The rising demand for bulk putty soon had Binney & Smith, a unit of Hallmark Cards Inc., in Kansas City, Mo., hustling to keep up. For years, Binney & Smith sold five-pound blocks of putty through its direct-sales department to various customers. A dental office used it for dental molds; Florida police used it to lift fingerprints; a Utah candy store used it to simulate a taffy pull for a window display.
As bulk orders picked up, the company two years ago launched an official Silly Putty Web site (sillyputty.com) offering five-pound blobs in six different colors for $59.99, or $12 a pound. This year, the Web site began featuring 100-egg "bulk packs" ($1.33 to $1.73 an egg) aimed at the corporate giveaway market.
But many bulk buyers still prefer getting their putty direct from Dow Corning and its distributors, where it is not only cheaper, but also available in white, so customers can color it themselves with exotic pigments.
Mr. Kivert, 42, remembers the awe he inspired among co-workers when his first 150-pound putty order was delivered to his Pennsylvania office a year and a half ago. He had stumbled across Mr. Hart's bulk ordering instructions when, on a whim, he typed "Silly Putty" into an Internet search engine. Since then, Mr. Kivert has organized five of his own putty pools. To recruit enough people, he uses a mailing list started by Mr. Hart, which regularly has at least 100 members.
Lately, Mr. Kivert has begun organizing "powder pools," too, for bulk purchases of color pigment, such as a recent 70-ounce order of glow-in-the-dark blue from Pete's Luminous Creations in Singapore, at $5 an ounce.
Large quantities of putty helped David Warden, 41, a radiologist in Idaho Falls, Idaho, keep his sanity while working for a difficult boss when he was in the Army. "I'd just sit there and squeeze it and it would keep my hands away from my boss's neck," he says.
Dr. Warden found the instructions for ordering in bulk while searching the Internet for a Silly Putty recipe for his children, who were inspired by a school science project. He has since joined several putty pools, putting his pounds to different uses. Watching a half-pound ball of it slowly ooze on the dashboard of his car gives him something to do in traffic. A few times, he has covered his steering wheel in a layer of putty for his commute to work. "It gives you a better grip," he says. "Except, it makes it really sticky."
A father of three boys and a girl between the ages of 11 and 17, he built a putty fort and had a putty war with his kids one afternoon. The toy soldiers "had putty draining out of their body like blood," he says. He jealously guards his putty stash at home, though he'll occasionally sell some to his kids at cost.

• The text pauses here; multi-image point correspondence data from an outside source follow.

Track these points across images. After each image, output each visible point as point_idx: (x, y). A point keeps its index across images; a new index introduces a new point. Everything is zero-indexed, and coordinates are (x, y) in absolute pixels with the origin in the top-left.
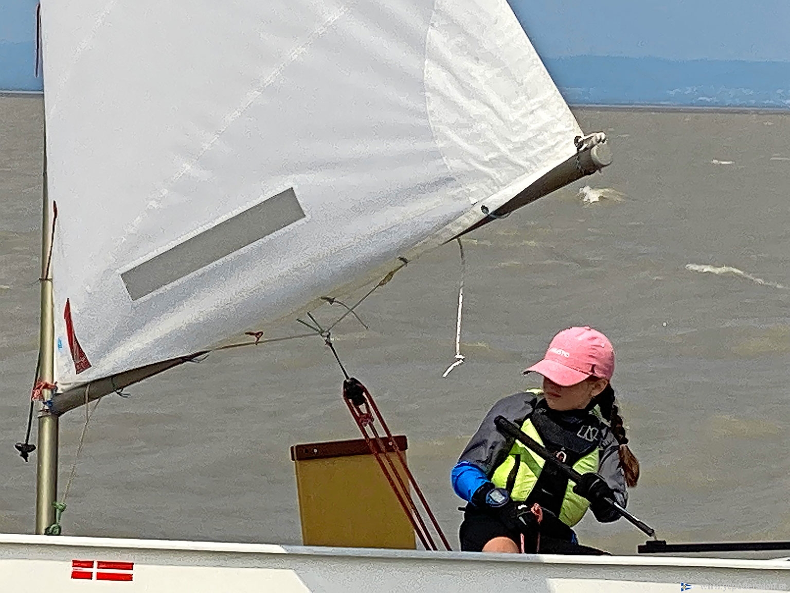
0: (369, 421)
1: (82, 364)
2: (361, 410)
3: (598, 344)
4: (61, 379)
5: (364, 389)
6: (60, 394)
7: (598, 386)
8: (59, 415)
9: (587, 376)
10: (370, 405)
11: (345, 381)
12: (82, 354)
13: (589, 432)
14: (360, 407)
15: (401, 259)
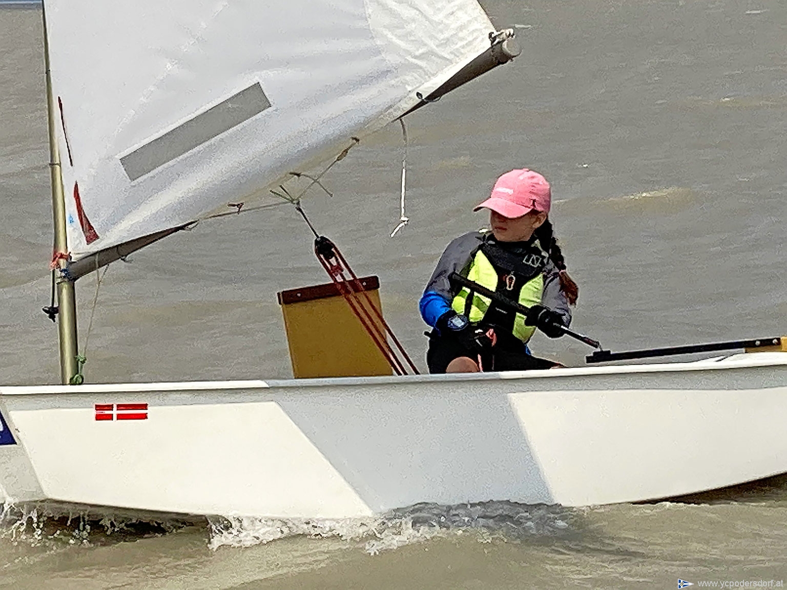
0: (340, 271)
1: (91, 236)
2: (332, 263)
3: (537, 182)
4: (73, 250)
5: (333, 246)
6: (74, 262)
7: (538, 219)
8: (75, 279)
9: (529, 210)
10: (338, 258)
11: (316, 240)
12: (91, 228)
13: (533, 259)
14: (330, 260)
15: (353, 139)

Aaron Muderick, 26, of suburban Philadelphia, found out about bulk putty-buying from a friend where he used to work at an Internet-consulting company and soon began organizing his own pools. Now, he has started his own business on the Web (www.puttyworld.com) selling adults custom-colored "thinking putty" by the pound.

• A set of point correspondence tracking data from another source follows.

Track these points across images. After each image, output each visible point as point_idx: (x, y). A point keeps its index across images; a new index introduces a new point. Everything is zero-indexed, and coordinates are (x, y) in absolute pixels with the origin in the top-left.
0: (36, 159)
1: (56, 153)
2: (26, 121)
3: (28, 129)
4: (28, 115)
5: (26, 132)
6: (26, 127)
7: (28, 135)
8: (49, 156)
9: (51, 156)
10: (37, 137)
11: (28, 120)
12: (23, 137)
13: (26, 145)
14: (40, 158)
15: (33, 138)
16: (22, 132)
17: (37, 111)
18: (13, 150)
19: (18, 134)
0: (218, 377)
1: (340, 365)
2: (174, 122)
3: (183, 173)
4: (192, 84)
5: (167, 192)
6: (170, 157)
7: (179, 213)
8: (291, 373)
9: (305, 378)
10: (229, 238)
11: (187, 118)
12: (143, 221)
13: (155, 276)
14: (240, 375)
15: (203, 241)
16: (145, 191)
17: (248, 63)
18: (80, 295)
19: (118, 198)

Mr. Muderick believes putty-by-the-pound addresses a long-sublimated childhood yearning. He remembers that as a kid he begged his parents for more after the tiny egg portions were lost or ruined. "It seemed like there was never enough," he says.
Handing a pound of putty to an adult can yield psychological insights: Uptight people "want nothing to do with it," says Mr. Muderick. But a lot of his former consulting clients spend hours in meetings keeping their putty in perfect cubes.
David Morgan, a 25-year-old software programmer in Phoenix, likes to experiment with his putty. He has microwaved it into a puddle, dissolved it in rubbing alcohol, and shattered it with the whack of a hammer.
But, he warns, you have to be careful when you handle putty by the pound. Recently he dropped a 10-pound ball in his office, and it bounced. "It banged into a door and shook a few windows," he says.